Das Geld wird allerdings nicht frei ausgezahlt. Die Pflegekasse erstattet nur nachgewiesene Kosten für Anbieter oder Hilfspersonen, die nach dem Recht des jeweiligen Bundeslandes anerkannt sind. Wer das Budget umwandelt, muss außerdem wissen, dass dadurch das Pflegegeld anteilig sinkt.

Was der Umwandlungsanspruch bei Pflegegrad 2 bedeutet

Pflegebedürftige mit Pflegegrad 2 haben 2026 Anspruch auf bis zu 796 Euro Pflegesachleistungen im Monat. Dieses Budget ist normalerweise für einen zugelassenen ambulanten Pflege- oder Betreuungsdienst bestimmt und wird nicht auf das Konto der versicherten Person überwiesen. Einen Überblick über die Leistung bietet der Beitrag Pflegesachleistungen bei Pflegegrad 2 im Jahr 2026.

Wer den Betrag nicht vollständig für einen ambulanten Dienst verbraucht, darf bis zu 40 Prozent davon für anerkannte Angebote zur Unterstützung im Alltag verwenden. Bei 796 Euro ergibt das einen monatlichen Höchstbetrag von 318,40 Euro. Die gesetzliche Grundlage ist § 45a Absatz 4 SGB XI.

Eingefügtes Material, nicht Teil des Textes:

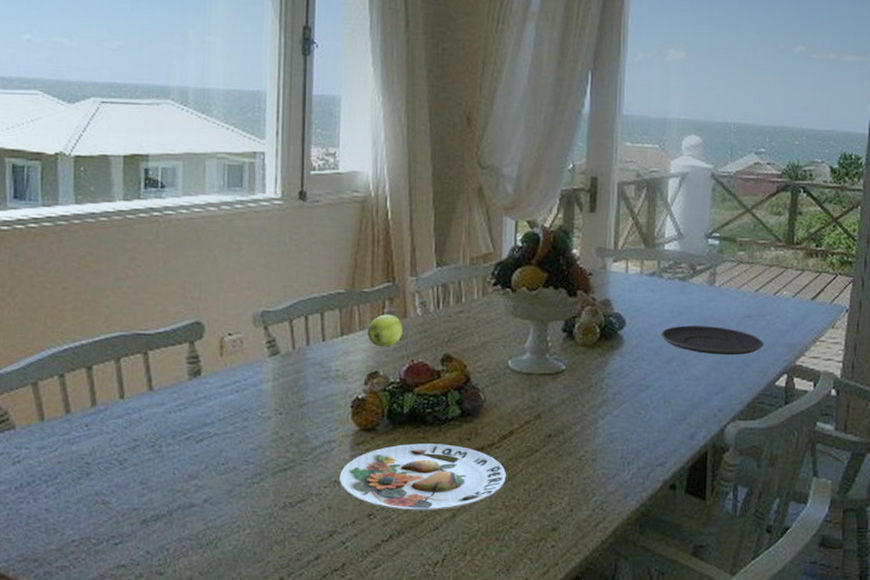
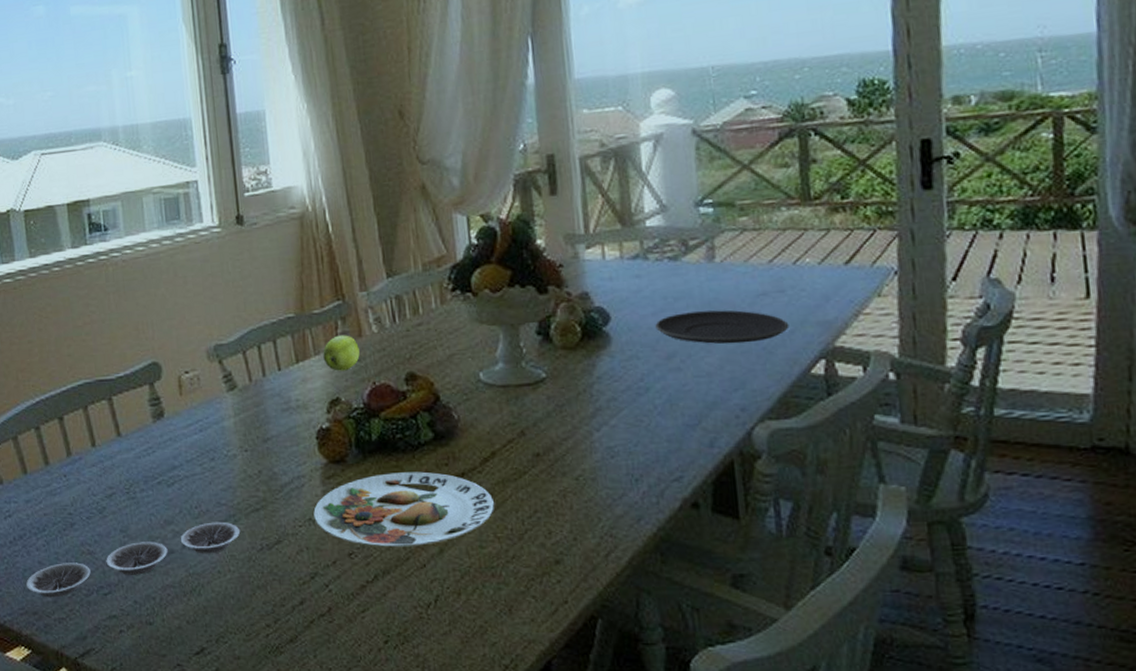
plate: none [28,479,266,546] -> present [25,521,241,598]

Der Begriff „Umwandlung“ kann dabei missverstanden werden. Die Pflegekasse tauscht die Pflegesachleistung nicht in frei verfügbares Pflegegeld um, sondern eröffnet einen Anspruch auf Kostenerstattung. Bezahlt werden nur tatsächlich erbrachte und belegte Leistungen.

Welche Haushaltshilfe die Pflegekasse bezahlt

Finanzierbar sind beispielsweise Hilfen beim Reinigen der Wohnung, beim Wäschewaschen, beim Einkaufen oder bei anderen Aufgaben der Haushaltsführung. Voraussetzung ist, dass die Leistung als anerkanntes Angebot zur Unterstützung im Alltag erbracht wird. Welche Anerkennung erforderlich ist, bestimmen die Bundesländer in eigenen Verordnungen.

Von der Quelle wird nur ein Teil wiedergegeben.